UNICELLULAIRE EN PLURICELLULAIRE ORGANISMEN

De belangrijkste verschillen tussen prokaryoten en eukaryoten kunnen als volgt worden samengevat:

a) de eerste hebben geen heel duidelijke kern, in tegenstelling tot eukaryoten, die in plaats daarvan een duidelijke en goed gedefinieerde kern hebben.

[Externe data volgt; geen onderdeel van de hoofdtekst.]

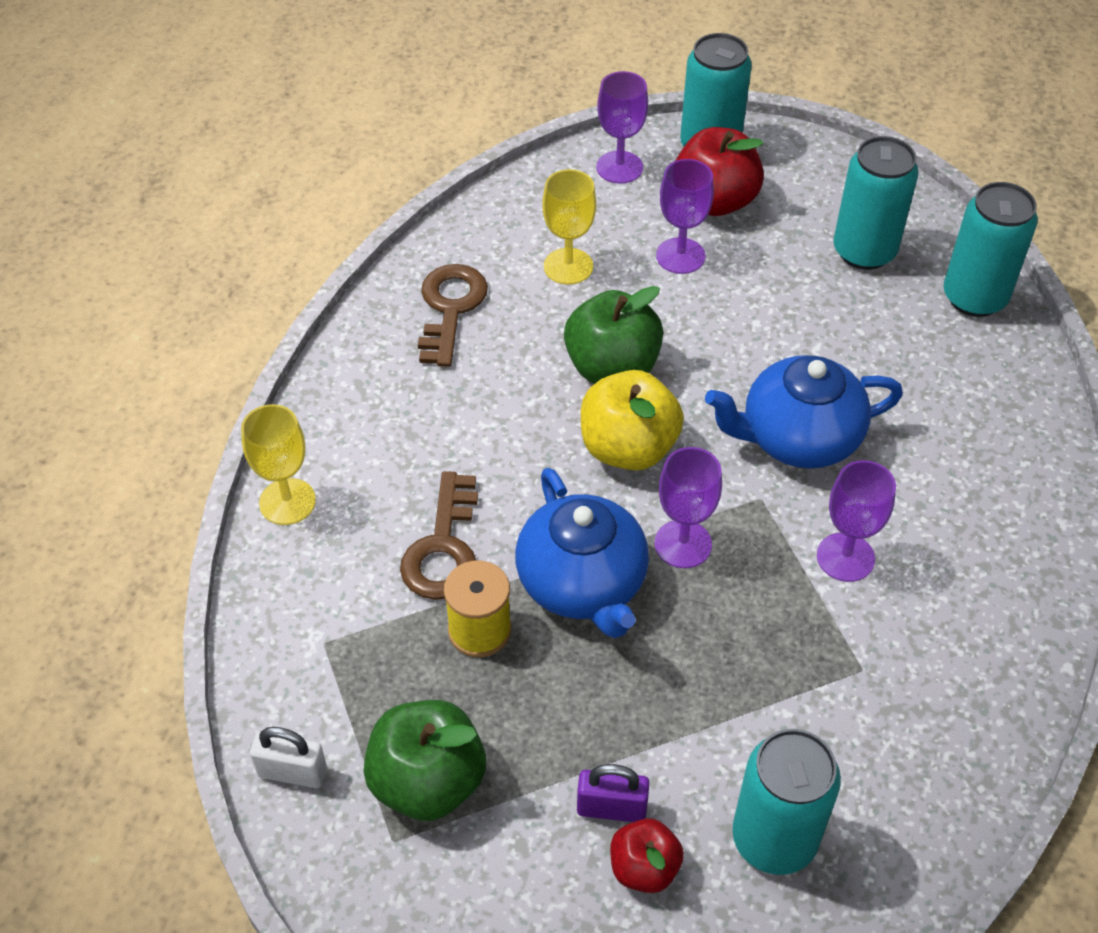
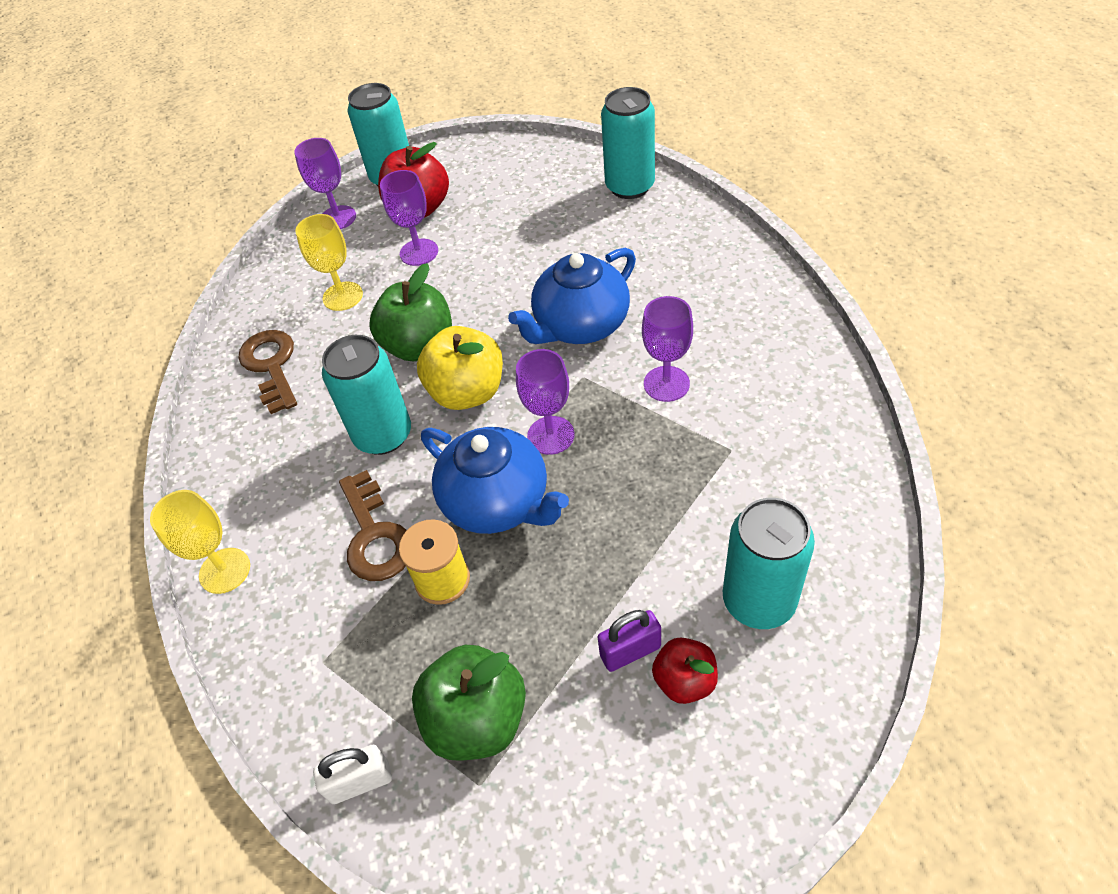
camera: 25 degrees left, 0 degrees up
turquoise can [833,136,919,270] -> turquoise can moved to [322,335,411,455]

b) prokaryoten zijn altijd eencellige organismen en, zelfs in het geval van adhesie, beïnvloedt de laatste alleen de buitenste omhulling. Eukaryoten daarentegen worden onderscheiden in eencellig en meercellig, maar hun multicellulariteit begint met een nog steeds primitieve organisatie, zoals te zien is aan de zogenaamde coenobie; deze zijn in feite niets anders dan kolonies van eencellige soortgelijke organismen, samengevoegd.Elke cel heeft een eigen leven, dat niet afhankelijk is van de anderen, en het coenobium kan ernstige ongevallen overleven. In de meest gedifferentieerde cenobia's ontdekken we dan dat de cellen soms worden verbonden door zeer dunne filamenten (plasmodesmata) en dat sommige cellen dikker zijn dan de andere.

In tegenstelling tot eencellige organismen en primitieve cenobia, waarbij cellen gelijk zijn en alle functies hebben, verschijnen specifieke cellen met een bepaalde functie in Volvox. In feite zien we een flagellaatdeel, geschikt voor beweging, en een deel dat is samengesteld uit grotere cellen bestemd voor reproductie. Uiteindelijk heeft elke cel de neiging om zijn eigen primaire structuren te hebben, die fundamenteel zijn voor de levensduur van de cel zelf en secundair (voor specifieke taken).

Een eencellig organisme heeft een moment van pauze tijdens de reproductie, waarin al zijn structuren een enkele taak vervullen; de cellen die worden geproduceerd zullen de normale specialisatie moeten herstellen om te kunnen overleven. Elke schade aan de structuren zou de dood betekenen. Multicellulaire organismen blijven daarentegen leven en kunnen individuele cellen regenereren.

Uiteindelijk kan worden gezegd dat elke cel zijn eigen structuur heeft, die vergelijkbaar kan zijn met de typestructuren, of zich kan verwijderen van algemeenheid, waarbij een of ander cellulair bestanddeel ontbreekt.